Only one callback per graph is supported. Registering a second one (via either style, or by calling TaskGraph.add_all_failed_callback() directly) raises ValueError.

The callback task's own failure handler

The callback task itself can have an on_failure set on it. If the callback task fails, its own on_failure handler will run normally.

graph = (
    TaskGraphBuilder()
    .add(task_a)
    .build(on_all_failed=Task.si(
        handle_graph_failure,
        on_failure=Task.si(handle_callback_failure)
    ))
)

Limitations and known issues

Only one all_failed_callback per graph is supported.
has_failures() inspects only the main task children, not fail_children. If a main task succeeds but its per-task failure callback fails, has_failures() returns False and the all_failed_callback will not fire.
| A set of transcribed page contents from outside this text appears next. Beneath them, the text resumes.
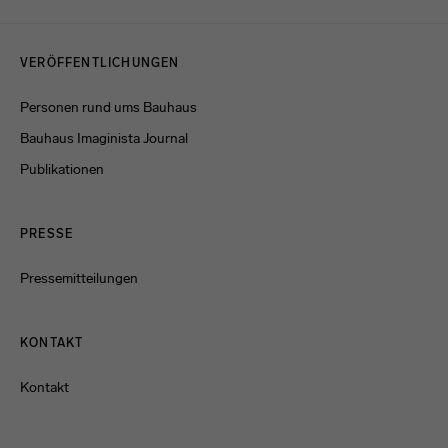
Menulinks
VERÖFFENTLICHUNGEN
Personen rund ums Bauhaus
Bauhaus Imaginista Journal
Publikationen
PRESSE
Pressemitteilungen
KONTAKT
Kontakt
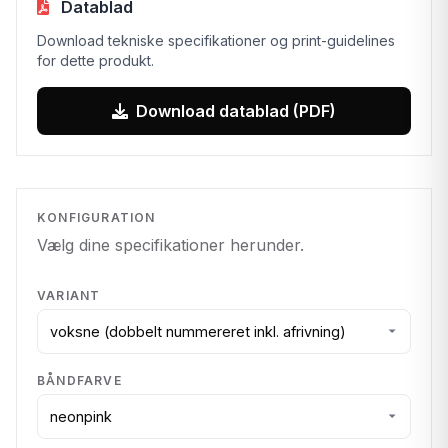
Datablad
Download tekniske specifikationer og print-guidelines
for dette produkt.
Download datablad (PDF)
KONFIGURATION
Vælg dine specifikationer herunder.
VARIANT
BÅNDFARVE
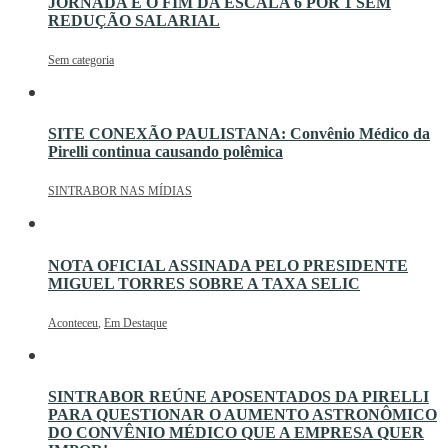
JORNADA E O FIM DA ESCALA 6 POR 1 SEM
REDUÇÃO SALARIAL
Sem categoria
SITE CONEXÃO PAULISTANA: Convênio Médico da
Pirelli continua causando polêmica
SINTRABOR NAS MÍDIAS
NOTA OFICIAL ASSINADA PELO PRESIDENTE
MIGUEL TORRES SOBRE A TAXA SELIC
Aconteceu
,
Em Destaque
SINTRABOR REÚNE APOSENTADOS DA PIRELLI
PARA QUESTIONAR O AUMENTO ASTRONÔMICO
DO CONVÊNIO MÉDICO QUE A EMPRESA QUER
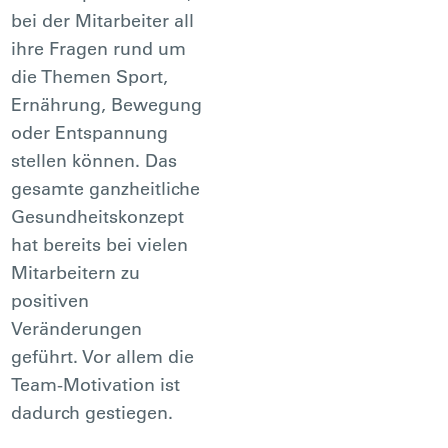
bei der Mitarbeiter all
ihre Fragen rund um
die Themen Sport,
Ernährung, Bewegung
oder Entspannung
stellen können. Das
gesamte ganzheitliche
Gesundheitskonzept
hat bereits bei vielen
Mitarbeitern zu
positiven
Veränderungen
geführt. Vor allem die
Team-Motivation ist
dadurch gestiegen.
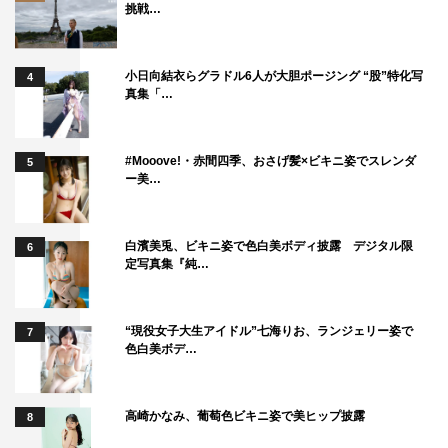
挑戦…
小日向結衣らグラドル6人が大胆ポージング “股”特化写
4
真集「…
#Mooove!・赤間四季、おさげ髪×ビキニ姿でスレンダ
5
ー美…
白濱美兎、ビキニ姿で色白美ボディ披露 デジタル限
6
定写真集『純…
“現役女子大生アイドル”七海りお、ランジェリー姿で
7
色白美ボデ…
高崎かなみ、葡萄色ビキニ姿で美ヒップ披露
8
This is a pre-existing limitation tracked in issue #16.
generate_scheduled_tasks() includes crash-recovery logic for the all_failed_callback, but continue_graph() does not yet call generate_scheduled_tasks(). In the event of a worker crash after the Service Bus publish but before the Scheduled blob write, the callback will be re-dispatched on redelivery via generate_all_failed_callback_task() and Service Bus deduplication will suppress the duplicate message. Full crash-recovery parity via generate_scheduled_tasks() is tracked as a follow-on issue.

Cursor Semantics

The builder maintains an internal cursor tracking the most recently added task(s). Methods that omit depends_on implicitly depend on the cursor:

Call	Cursor after
`add(task)`	`[task]`
`then(task)`	`[task]`
`parallel(t1, t2, t3)`	`[t1, t2, t3]`
`add_chain(chain)`	`[chain.last]`
`add_chain(chain, depends_on=None)`	`existing_cursor + [chain.last]` ← accumulates
`add(task, depends_on=None)`	`[task]` ← replaces (use `add_chain` for accumulation)

Storage Setup

TaskGraphs need storage to track execution:

from boilermaker.storage import BlobClientStorage

storage = BlobClientStorage(
    az_storage_url="https://yourstorage.blob.core.windows.net",
    container_name="task-graphs",
    credentials=DefaultAzureCredential()
)

app = Boilermaker(state=your_state, service_bus_client=service_bus, results_storage=storage)